- The concept of [concentration (of one’s attention)
- Number of sentences in which the string appears twice ÷ Number of sentences in which the string appears once
- Probability of two or more occurrences of a string conditional on the string occurring once
- If a string occurs according to the Poisson distribution, it matches the word frequency.
- Actual substrings are more widely distributed.

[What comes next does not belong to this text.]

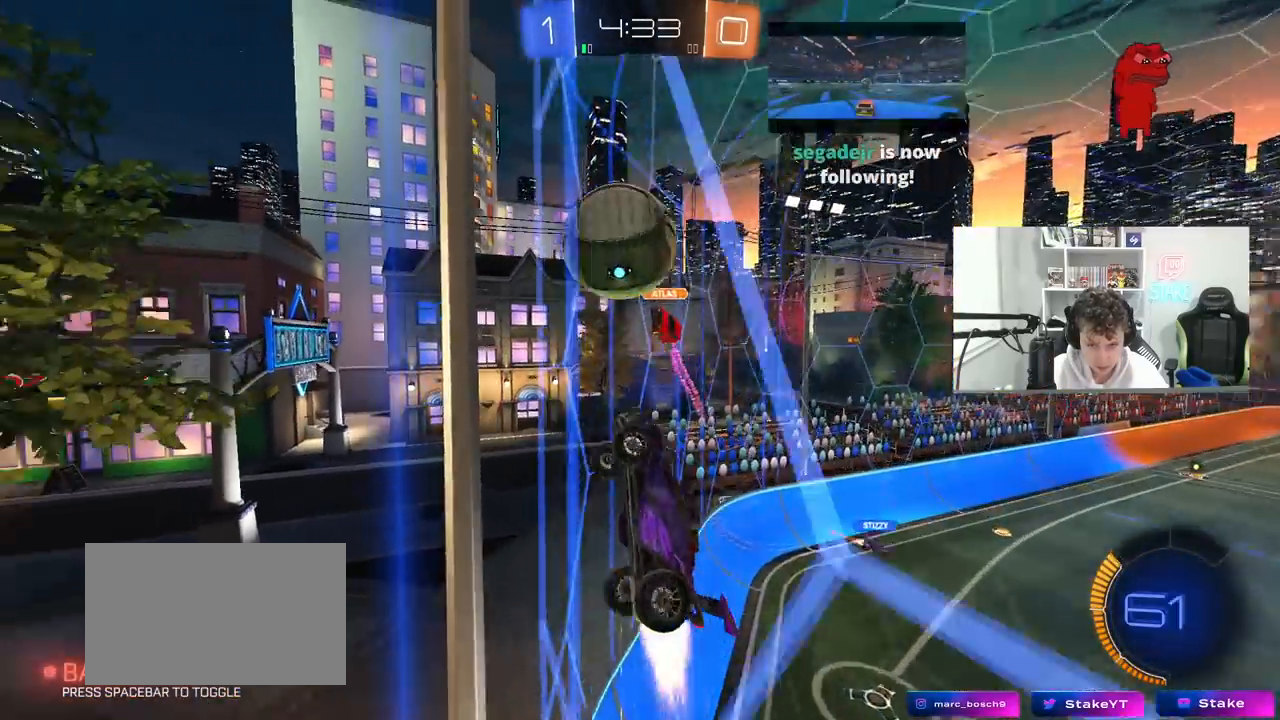
{"keys": ["a", "w"], "mouse": [], "mouse_move": "still", "events": [[33, "d", "up"], [133, "a", "down"], [233, "a", "up"], [283, "d", "down"], [317, "mouse_left", "up"], [367, "a", "down"], [367, "d", "up"]]}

- The distribution of human-determined keywords is concentrated in that part of the market.
score
- The “number of sentences in which the string appears once” is in essence DF, so dividing by this is IDF.
- In tf-idf, the numerator is tf, but here we have DF2
- If df2 is less than 3, the logarithmic score is set to -10000
- If the score exceeds 0.5, saturate it with 0.5.
Applications QuickSolution - Wikipedia
This can be interpreted as a function that takes a string as an argument and returns a “keyword-like” value
- Not “[Keyword character representative of this document.
- It is “the key word character in this language.”
- This function must be obtained from a large corpus in advance
- In what form should it be preserved?
- Sufficient information in the form of suffix array, but overly detailed
- Just the number of occurrences in different sentences, and it is enough to know if it is 0, 1, or 2 or more.
Attributing keyword extraction to the problem of [word segmentation
- The problem of finding the division that maximizes the product of the scores of each of the divided strings
- Since the score is less than 1, it is better not to split if the score is the same
- Why? Because substrings of the → keywords also score high.
- I think the structure would be mathematically similar to SentencePiece.
- see SentencePiece unigram language model
- The “keywordiness” score reads “wordiness.”
- Find the word segmentation with the maximum likelihood using the [Viterbi algorithm
After splitting, keywords are those that satisfy the following conditions
- Frequency ranges from 0.00005 to 0.1
- Logarithmic score greater than -1
- Length 2 or more
This page is auto-translated from /nishio/未踏テキスト情報中のキーワードの抽出システム開発 using DeepL. If you looks something interesting but the auto-translated English is not good enough to understand it, feel free to let me know at @nishio_en. I’m very happy to spread my thought to non-Japanese readers.